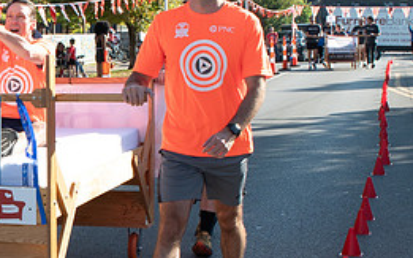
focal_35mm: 102
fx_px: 1148
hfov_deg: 19.3
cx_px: -69
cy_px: 161
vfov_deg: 12.8
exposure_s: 1/200
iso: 500
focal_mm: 26
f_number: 11
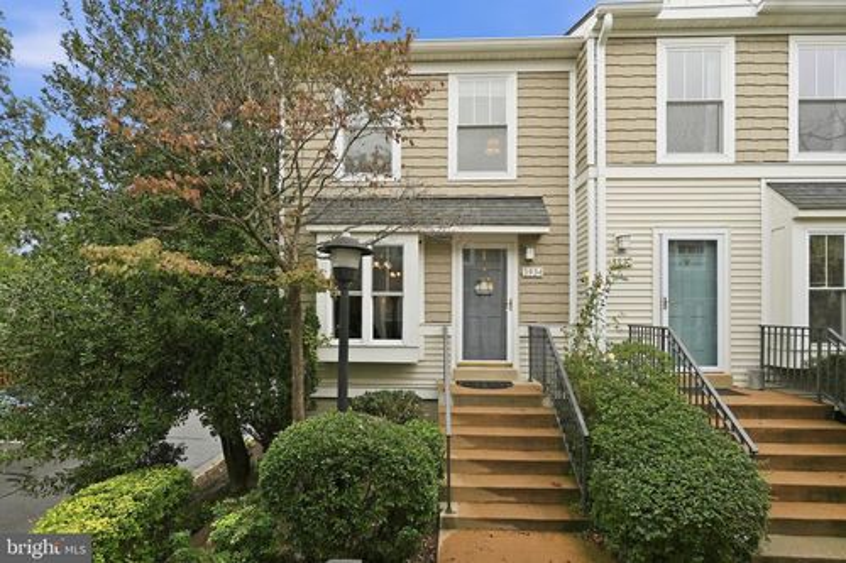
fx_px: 352
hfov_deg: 100.4
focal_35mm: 15
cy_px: 282
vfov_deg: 77.3
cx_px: 423
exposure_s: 1/160
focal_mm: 10
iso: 200
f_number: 7.1
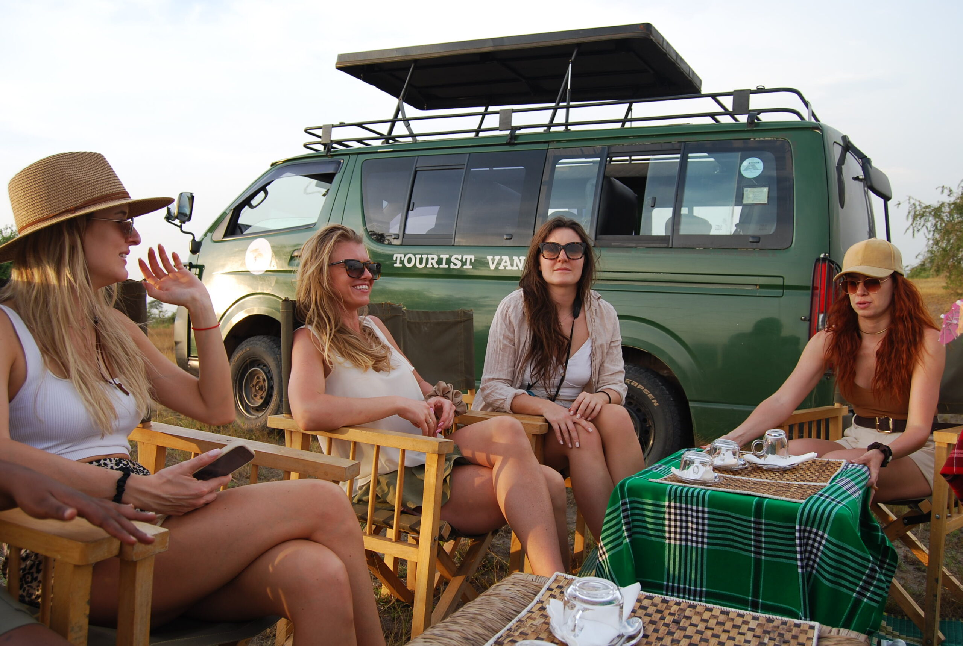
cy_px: 323
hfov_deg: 61.8
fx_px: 804
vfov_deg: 43.8
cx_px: 482
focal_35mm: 30
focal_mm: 20
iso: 100
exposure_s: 1/125
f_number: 5.6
* * *
▶ **Task description**:
Once the pictures are set aside, repeat the data above exactly as written.

▶ **Response to this exercise**:
focal_35mm: 102
fx_px: 1148
hfov_deg: 19.3
cx_px: -69
cy_px: 161
vfov_deg: 12.8
exposure_s: 1/200
iso: 500
focal_mm: 26
f_number: 11
fx_px: 352
hfov_deg: 100.4
focal_35mm: 15
cy_px: 282
vfov_deg: 77.3
cx_px: 423
exposure_s: 1/160
focal_mm: 10
iso: 200
f_number: 7.1
cy_px: 323
hfov_deg: 61.8
fx_px: 804
vfov_deg: 43.8
cx_px: 482
focal_35mm: 30
focal_mm: 20
iso: 100
exposure_s: 1/125
f_number: 5.6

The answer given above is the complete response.